### Excerpted records

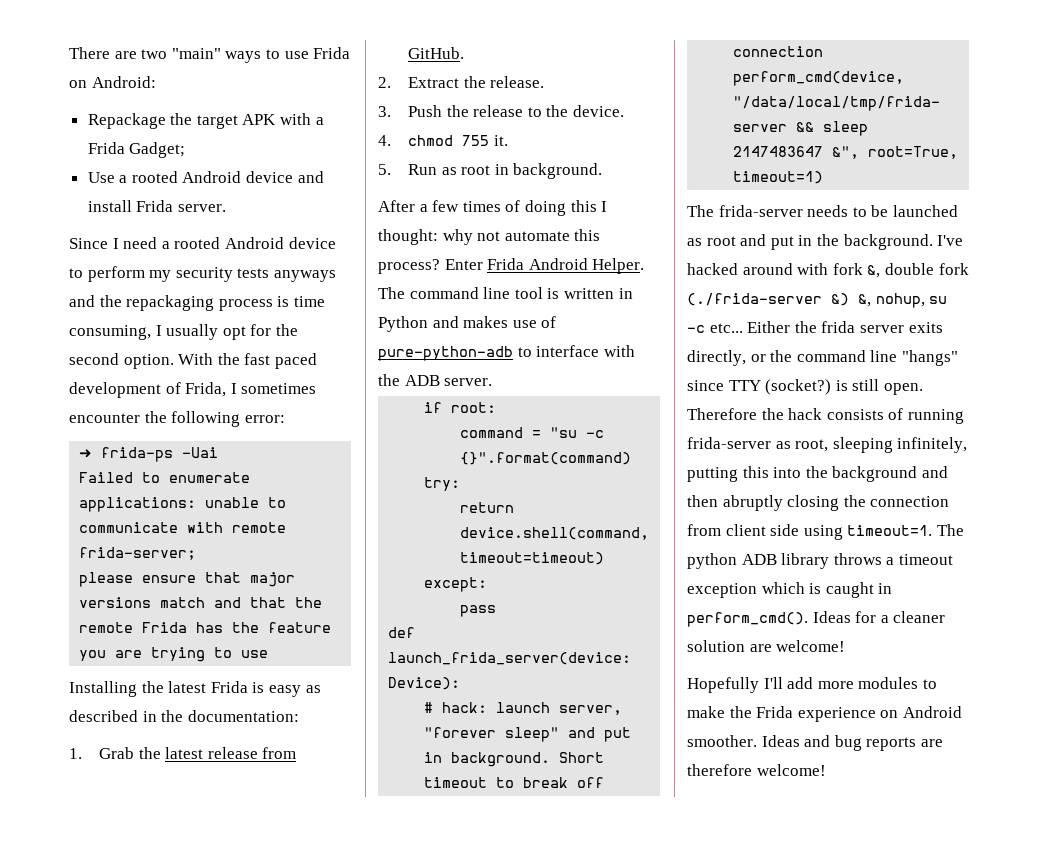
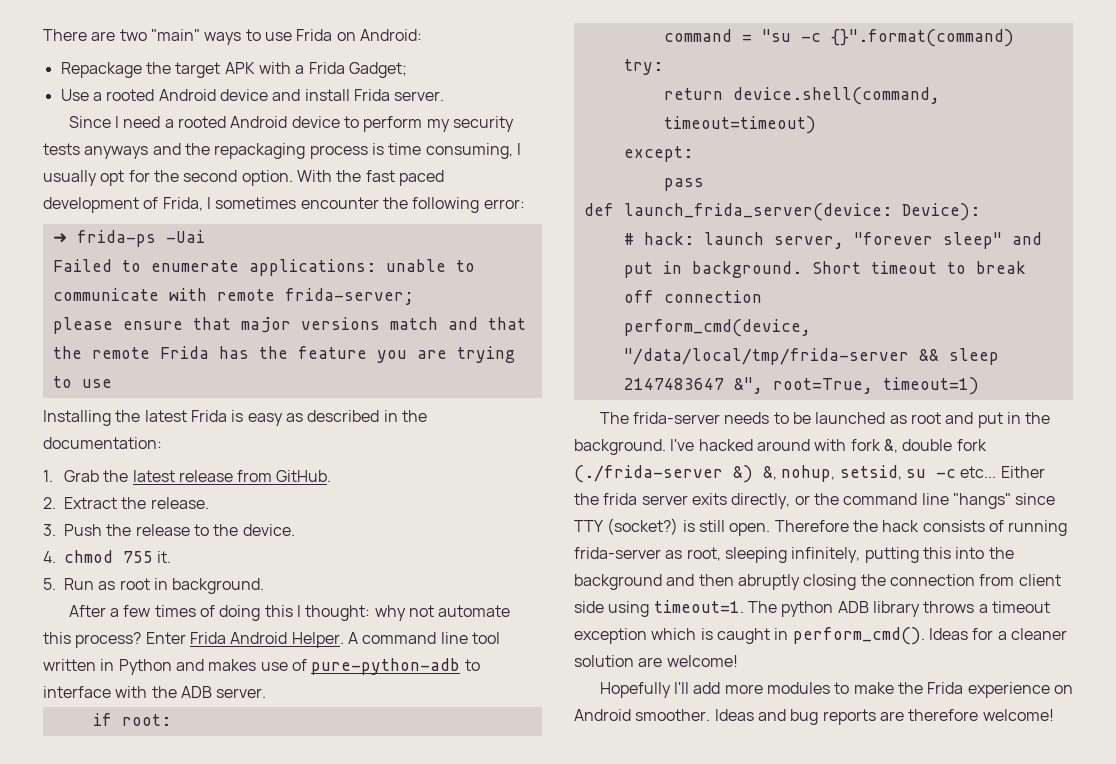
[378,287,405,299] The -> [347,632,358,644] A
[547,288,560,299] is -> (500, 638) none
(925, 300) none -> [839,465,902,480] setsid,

######
### Excerpted records

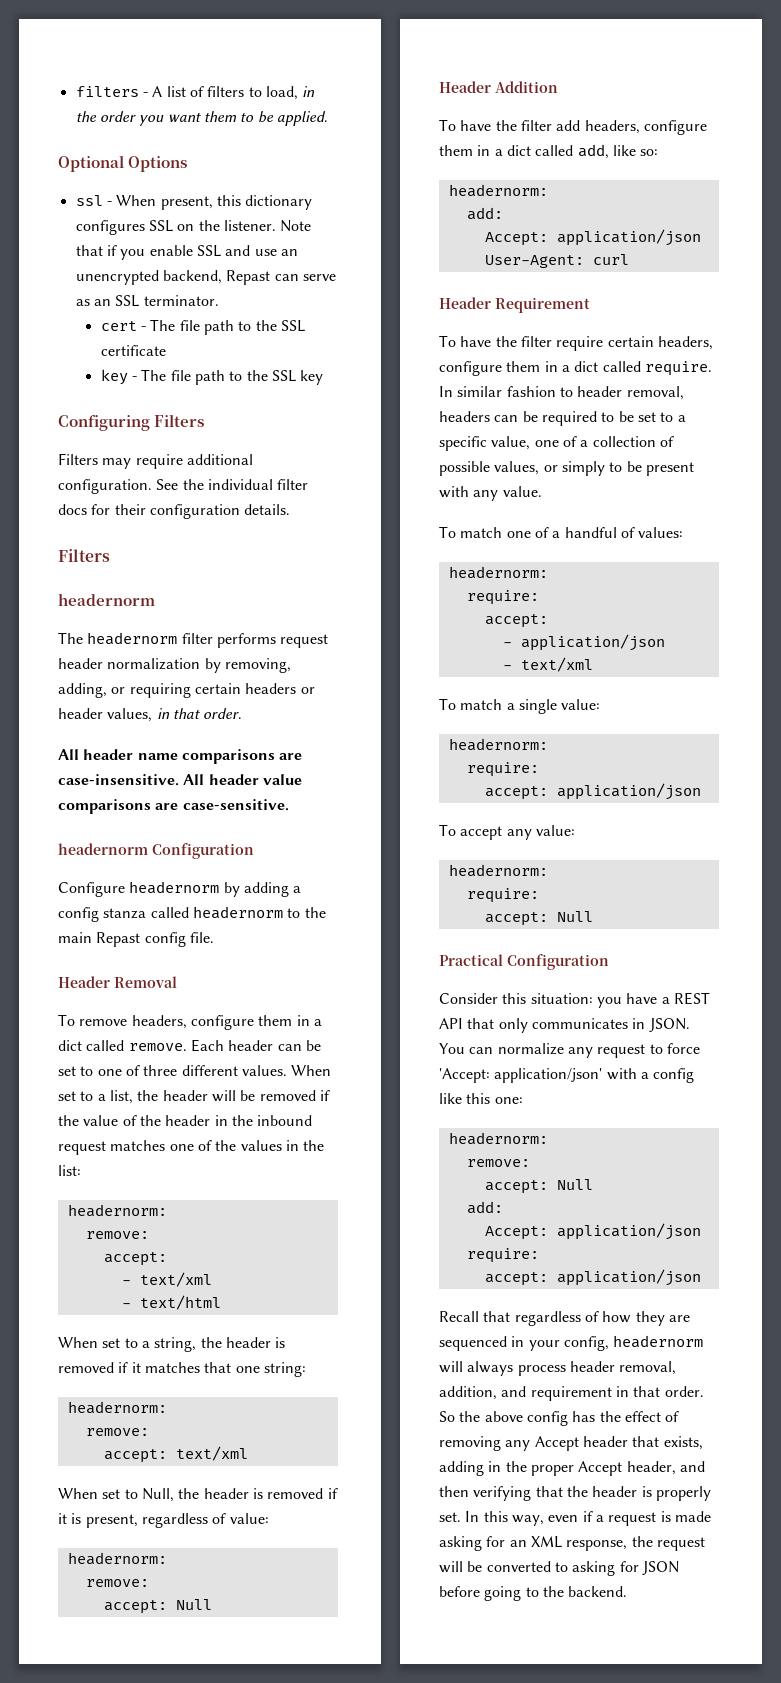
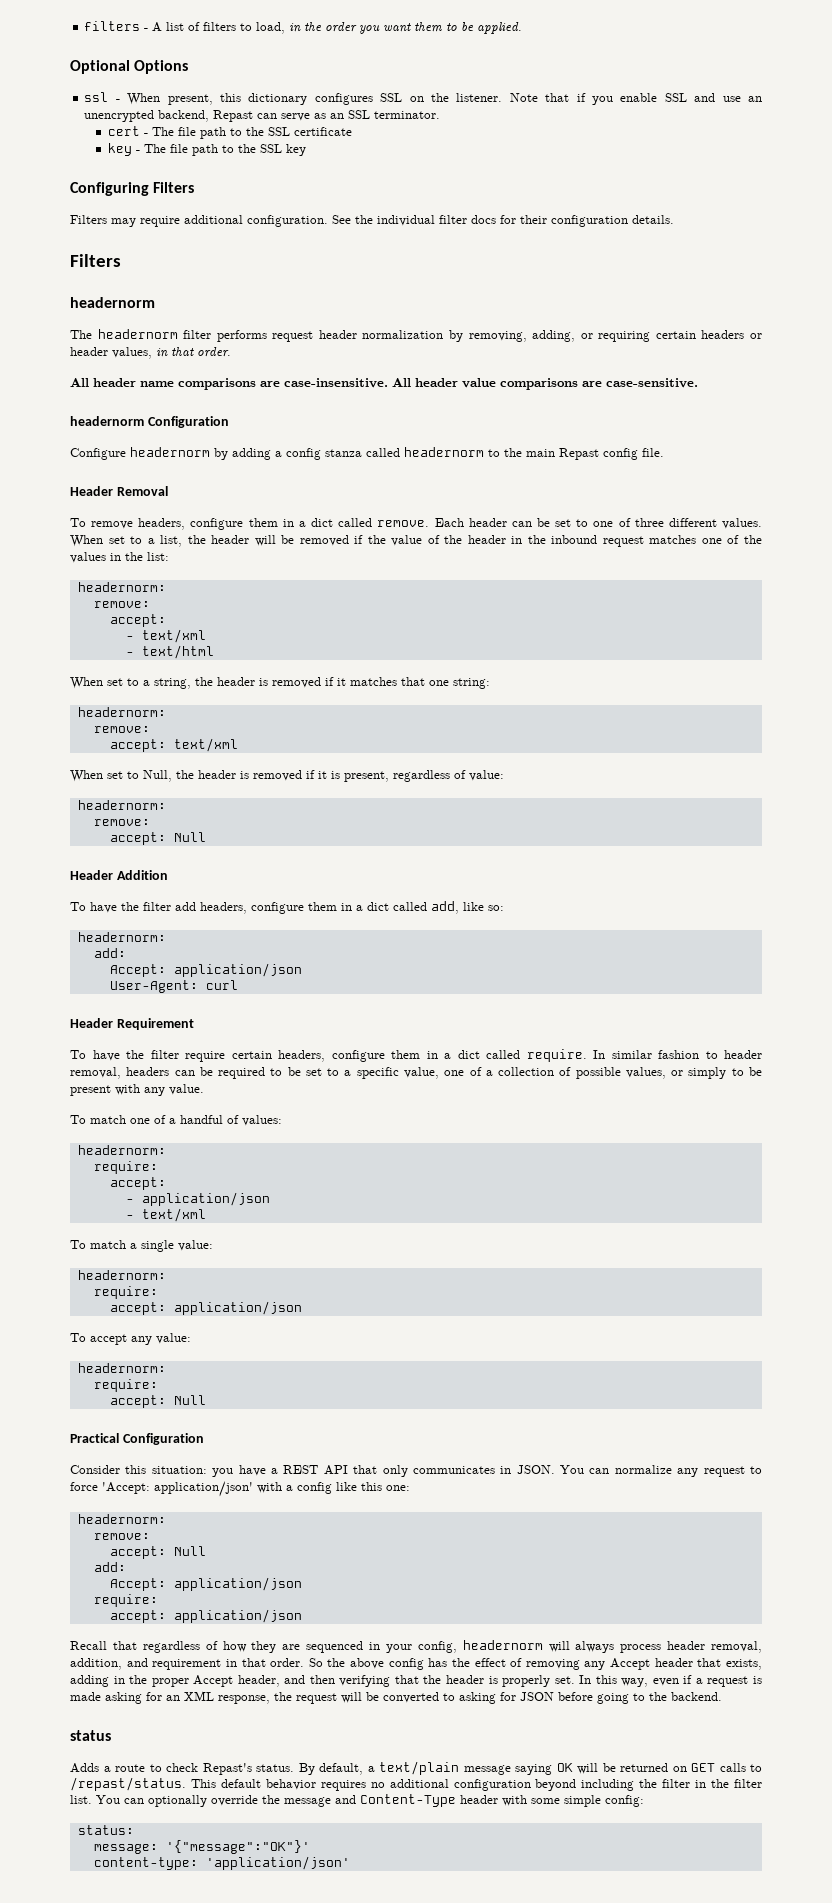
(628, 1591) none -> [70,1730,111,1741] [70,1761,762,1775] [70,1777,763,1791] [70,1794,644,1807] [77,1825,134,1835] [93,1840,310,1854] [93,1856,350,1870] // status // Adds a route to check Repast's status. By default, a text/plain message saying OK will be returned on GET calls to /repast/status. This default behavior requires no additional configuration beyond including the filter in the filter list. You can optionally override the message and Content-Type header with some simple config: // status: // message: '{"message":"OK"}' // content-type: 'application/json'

######
### Excerpted records

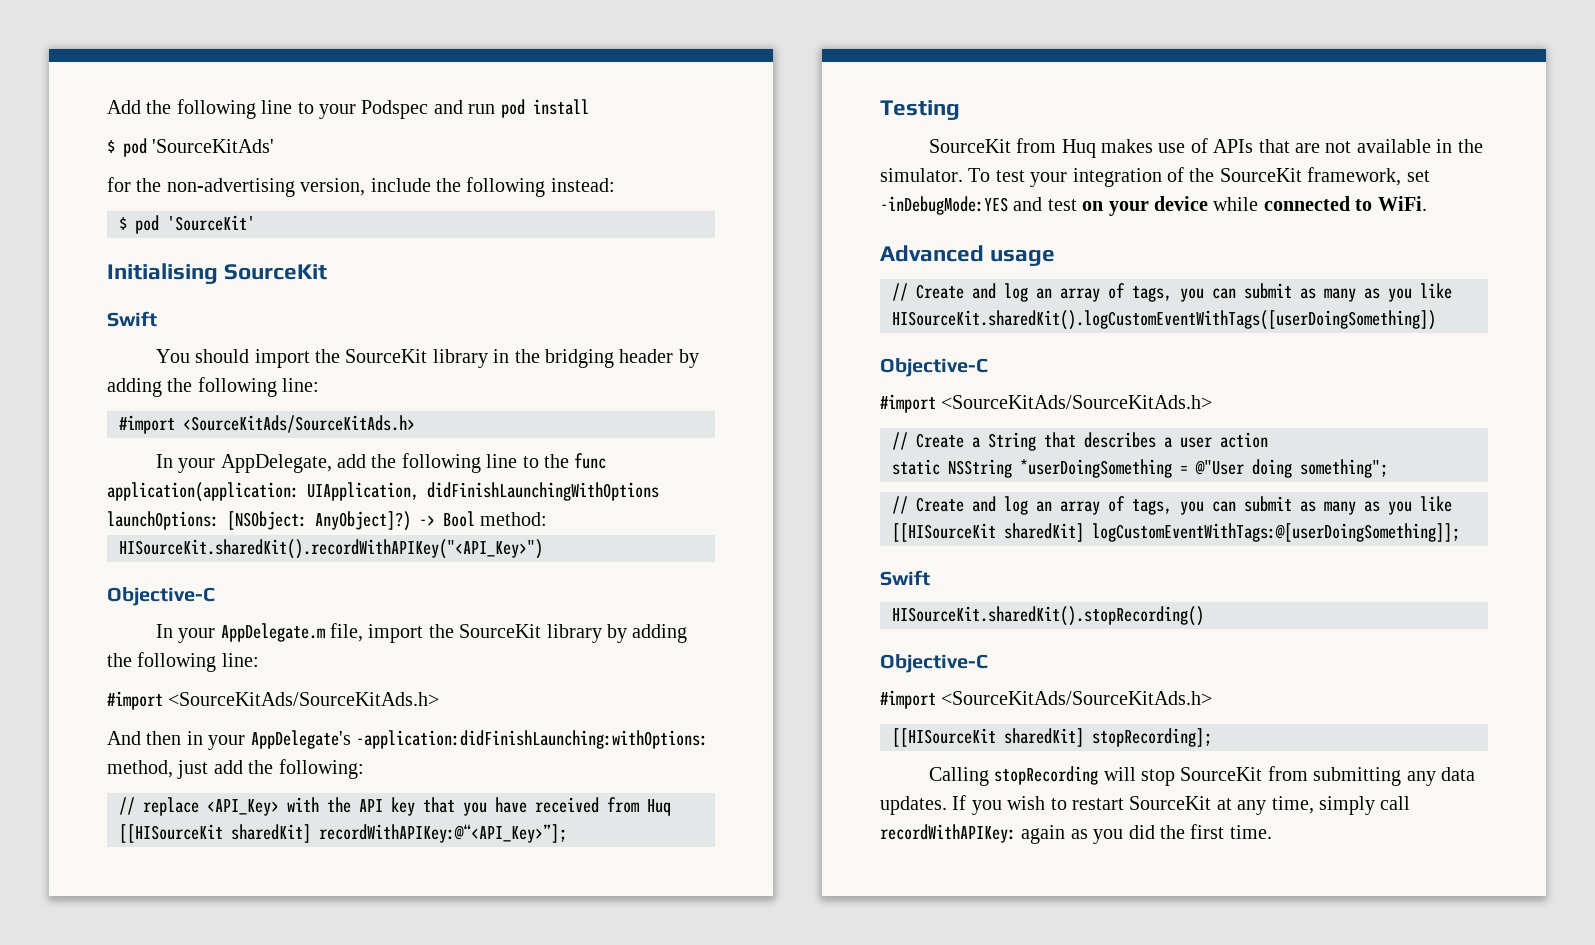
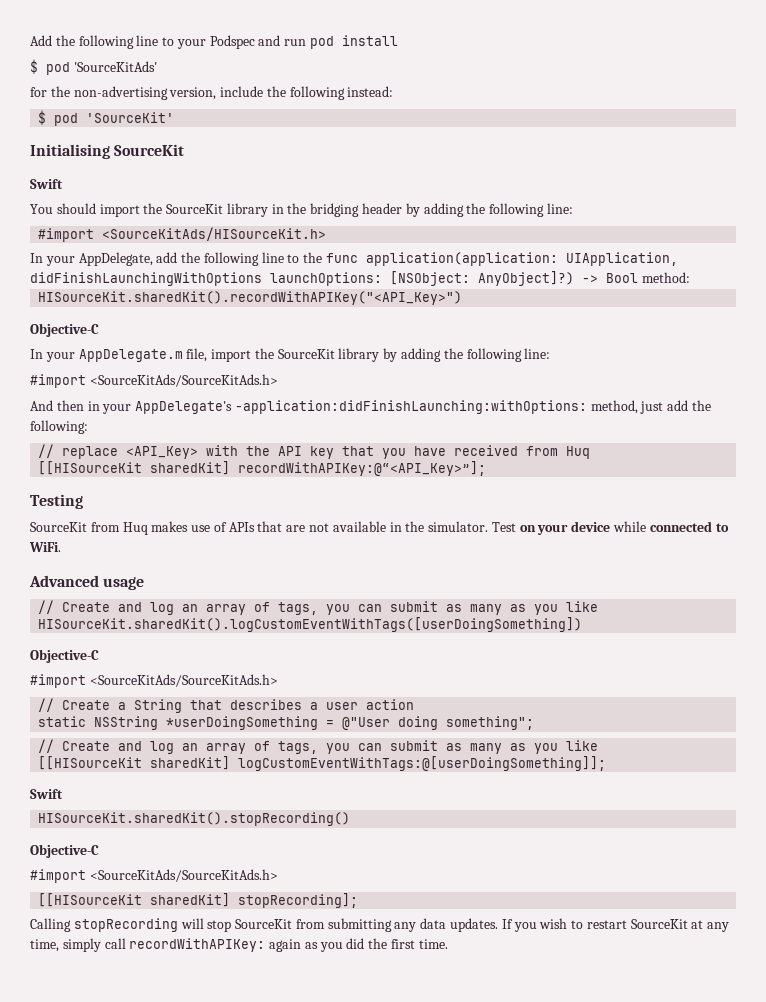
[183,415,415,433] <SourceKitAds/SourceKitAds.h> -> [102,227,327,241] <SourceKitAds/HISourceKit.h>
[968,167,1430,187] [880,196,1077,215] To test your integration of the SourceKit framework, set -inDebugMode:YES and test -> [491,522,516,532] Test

######

Work task
All lines in the records above with "none" need to be found and copied.

Task response
[547,288,560,299] is -> (500, 638) none
(925, 300) none -> [839,465,902,480] setsid,
(628, 1591) none -> [70,1730,111,1741] [70,1761,762,1775] [70,1777,763,1791] [70,1794,644,1807] [77,1825,134,1835] [93,1840,310,1854] [93,1856,350,1870] // status // Adds a route to check Repast's status. By default, a text/plain message saying OK will be returned on GET calls to /repast/status. This default behavior requires no additional configuration beyond including the filter in the filter list. You can optionally override the message and Content-Type header with some simple config: // status: // message: '{"message":"OK"}' // content-type: 'application/json'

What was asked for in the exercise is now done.